What is needed: Quote the lines below word for word, starting with the line that contains "family: Parulidae" and continuing through the line that contains "family: Psathyrellaceae".

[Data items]
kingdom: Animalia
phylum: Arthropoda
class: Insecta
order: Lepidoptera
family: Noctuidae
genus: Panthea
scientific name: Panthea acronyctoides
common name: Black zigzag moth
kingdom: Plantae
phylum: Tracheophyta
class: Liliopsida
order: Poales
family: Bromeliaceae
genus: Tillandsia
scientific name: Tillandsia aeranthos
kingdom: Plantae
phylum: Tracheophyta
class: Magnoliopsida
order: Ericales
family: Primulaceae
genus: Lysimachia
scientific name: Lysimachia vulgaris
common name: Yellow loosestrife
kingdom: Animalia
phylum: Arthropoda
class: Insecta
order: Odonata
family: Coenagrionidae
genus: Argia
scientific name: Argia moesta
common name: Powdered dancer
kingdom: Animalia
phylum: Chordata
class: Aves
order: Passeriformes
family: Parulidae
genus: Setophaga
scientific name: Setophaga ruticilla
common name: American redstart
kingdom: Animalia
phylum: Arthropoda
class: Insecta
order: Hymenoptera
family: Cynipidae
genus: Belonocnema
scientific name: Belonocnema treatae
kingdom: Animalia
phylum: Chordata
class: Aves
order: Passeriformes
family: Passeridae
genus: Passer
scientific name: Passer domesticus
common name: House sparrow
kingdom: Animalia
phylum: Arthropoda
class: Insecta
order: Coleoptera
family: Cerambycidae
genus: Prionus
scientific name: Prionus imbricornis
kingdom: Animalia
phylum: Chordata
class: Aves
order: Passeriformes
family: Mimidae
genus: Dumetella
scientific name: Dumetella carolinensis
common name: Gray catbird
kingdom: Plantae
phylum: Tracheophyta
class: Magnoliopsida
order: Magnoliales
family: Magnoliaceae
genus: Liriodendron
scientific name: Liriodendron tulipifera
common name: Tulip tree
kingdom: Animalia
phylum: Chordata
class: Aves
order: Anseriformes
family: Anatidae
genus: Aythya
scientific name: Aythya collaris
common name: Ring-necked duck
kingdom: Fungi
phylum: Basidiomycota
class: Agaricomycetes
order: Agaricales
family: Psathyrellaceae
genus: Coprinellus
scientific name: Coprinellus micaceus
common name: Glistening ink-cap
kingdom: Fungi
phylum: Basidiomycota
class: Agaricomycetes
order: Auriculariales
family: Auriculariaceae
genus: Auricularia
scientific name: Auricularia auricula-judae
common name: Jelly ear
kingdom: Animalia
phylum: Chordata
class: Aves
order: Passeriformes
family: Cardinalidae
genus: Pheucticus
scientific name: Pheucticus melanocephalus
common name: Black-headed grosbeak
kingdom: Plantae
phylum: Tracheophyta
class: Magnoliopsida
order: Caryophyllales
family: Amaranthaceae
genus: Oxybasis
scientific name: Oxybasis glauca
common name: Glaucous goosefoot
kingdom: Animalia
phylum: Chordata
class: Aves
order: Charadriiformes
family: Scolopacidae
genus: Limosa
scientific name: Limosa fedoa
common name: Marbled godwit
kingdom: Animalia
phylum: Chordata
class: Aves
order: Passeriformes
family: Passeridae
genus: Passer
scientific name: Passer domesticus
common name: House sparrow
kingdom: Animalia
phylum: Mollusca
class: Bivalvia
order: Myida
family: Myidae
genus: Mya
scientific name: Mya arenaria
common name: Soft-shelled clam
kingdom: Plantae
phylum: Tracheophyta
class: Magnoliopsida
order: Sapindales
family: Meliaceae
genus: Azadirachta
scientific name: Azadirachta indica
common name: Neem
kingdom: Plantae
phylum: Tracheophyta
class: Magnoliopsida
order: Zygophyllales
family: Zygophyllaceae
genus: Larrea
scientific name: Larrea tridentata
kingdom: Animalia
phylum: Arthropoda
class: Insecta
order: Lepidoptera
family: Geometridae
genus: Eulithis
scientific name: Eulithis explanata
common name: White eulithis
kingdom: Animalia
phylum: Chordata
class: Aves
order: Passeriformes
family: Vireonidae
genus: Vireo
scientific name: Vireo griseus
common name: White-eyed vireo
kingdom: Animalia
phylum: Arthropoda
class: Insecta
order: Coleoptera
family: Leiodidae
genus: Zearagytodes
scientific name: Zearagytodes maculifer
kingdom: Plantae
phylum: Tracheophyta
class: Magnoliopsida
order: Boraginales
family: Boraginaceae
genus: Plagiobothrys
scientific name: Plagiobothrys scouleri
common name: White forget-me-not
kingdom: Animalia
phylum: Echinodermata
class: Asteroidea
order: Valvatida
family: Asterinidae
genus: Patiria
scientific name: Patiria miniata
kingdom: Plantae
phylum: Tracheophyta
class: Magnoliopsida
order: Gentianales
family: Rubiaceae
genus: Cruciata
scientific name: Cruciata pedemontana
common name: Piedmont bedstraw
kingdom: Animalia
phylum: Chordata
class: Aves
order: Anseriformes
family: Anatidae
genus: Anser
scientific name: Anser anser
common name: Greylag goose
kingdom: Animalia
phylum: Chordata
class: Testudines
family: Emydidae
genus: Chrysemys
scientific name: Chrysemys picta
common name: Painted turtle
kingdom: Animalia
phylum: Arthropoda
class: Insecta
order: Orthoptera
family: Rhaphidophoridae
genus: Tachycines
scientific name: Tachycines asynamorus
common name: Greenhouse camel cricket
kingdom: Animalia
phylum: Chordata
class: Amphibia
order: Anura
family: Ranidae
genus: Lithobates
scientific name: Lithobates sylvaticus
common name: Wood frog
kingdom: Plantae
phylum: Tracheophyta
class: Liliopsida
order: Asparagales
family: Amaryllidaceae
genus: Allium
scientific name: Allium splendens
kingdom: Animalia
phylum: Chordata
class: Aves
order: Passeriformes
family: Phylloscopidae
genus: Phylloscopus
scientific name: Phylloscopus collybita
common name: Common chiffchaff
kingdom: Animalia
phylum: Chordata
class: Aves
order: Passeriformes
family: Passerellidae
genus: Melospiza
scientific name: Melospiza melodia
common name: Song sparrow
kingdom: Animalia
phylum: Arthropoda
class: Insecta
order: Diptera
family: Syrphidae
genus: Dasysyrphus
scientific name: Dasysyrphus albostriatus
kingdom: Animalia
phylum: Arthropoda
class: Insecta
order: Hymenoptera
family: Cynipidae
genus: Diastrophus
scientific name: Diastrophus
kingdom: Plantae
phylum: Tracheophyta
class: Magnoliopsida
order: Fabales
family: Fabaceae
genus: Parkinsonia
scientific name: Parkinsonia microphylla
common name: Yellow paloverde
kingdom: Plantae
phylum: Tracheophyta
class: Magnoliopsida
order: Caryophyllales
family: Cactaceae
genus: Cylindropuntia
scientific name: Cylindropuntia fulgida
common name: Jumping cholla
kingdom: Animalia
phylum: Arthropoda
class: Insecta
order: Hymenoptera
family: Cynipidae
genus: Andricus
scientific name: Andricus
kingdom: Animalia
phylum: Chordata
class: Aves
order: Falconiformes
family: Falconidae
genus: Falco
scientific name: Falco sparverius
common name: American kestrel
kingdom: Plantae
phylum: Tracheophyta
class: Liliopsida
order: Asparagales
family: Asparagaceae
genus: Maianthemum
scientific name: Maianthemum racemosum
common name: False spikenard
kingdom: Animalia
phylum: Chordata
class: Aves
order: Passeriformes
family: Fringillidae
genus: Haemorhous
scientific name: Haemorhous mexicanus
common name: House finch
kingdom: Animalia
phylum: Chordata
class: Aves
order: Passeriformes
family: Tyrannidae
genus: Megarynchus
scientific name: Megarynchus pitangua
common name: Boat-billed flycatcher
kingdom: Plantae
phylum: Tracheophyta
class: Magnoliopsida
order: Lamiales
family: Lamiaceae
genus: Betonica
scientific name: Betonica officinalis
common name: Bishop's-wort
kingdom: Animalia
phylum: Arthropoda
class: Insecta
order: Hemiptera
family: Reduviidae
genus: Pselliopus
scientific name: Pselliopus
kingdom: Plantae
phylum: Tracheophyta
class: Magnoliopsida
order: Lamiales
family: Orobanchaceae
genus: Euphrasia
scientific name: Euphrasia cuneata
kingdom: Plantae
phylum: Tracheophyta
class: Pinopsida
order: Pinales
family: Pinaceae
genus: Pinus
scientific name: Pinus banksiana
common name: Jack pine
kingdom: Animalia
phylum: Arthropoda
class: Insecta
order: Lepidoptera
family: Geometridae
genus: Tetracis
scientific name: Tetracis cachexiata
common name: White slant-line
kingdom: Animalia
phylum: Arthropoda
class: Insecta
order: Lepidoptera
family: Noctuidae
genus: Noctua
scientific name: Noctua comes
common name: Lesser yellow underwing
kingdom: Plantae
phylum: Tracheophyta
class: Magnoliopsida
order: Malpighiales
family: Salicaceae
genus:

Answer in full:
family: Parulidae
genus: Setophaga
scientific name: Setophaga ruticilla
common name: American redstart
kingdom: Animalia
phylum: Arthropoda
class: Insecta
order: Hymenoptera
family: Cynipidae
genus: Belonocnema
scientific name: Belonocnema treatae
kingdom: Animalia
phylum: Chordata
class: Aves
order: Passeriformes
family: Passeridae
genus: Passer
scientific name: Passer domesticus
common name: House sparrow
kingdom: Animalia
phylum: Arthropoda
class: Insecta
order: Coleoptera
family: Cerambycidae
genus: Prionus
scientific name: Prionus imbricornis
kingdom: Animalia
phylum: Chordata
class: Aves
order: Passeriformes
family: Mimidae
genus: Dumetella
scientific name: Dumetella carolinensis
common name: Gray catbird
kingdom: Plantae
phylum: Tracheophyta
class: Magnoliopsida
order: Magnoliales
family: Magnoliaceae
genus: Liriodendron
scientific name: Liriodendron tulipifera
common name: Tulip tree
kingdom: Animalia
phylum: Chordata
class: Aves
order: Anseriformes
family: Anatidae
genus: Aythya
scientific name: Aythya collaris
common name: Ring-necked duck
kingdom: Fungi
phylum: Basidiomycota
class: Agaricomycetes
order: Agaricales
family: Psathyrellaceae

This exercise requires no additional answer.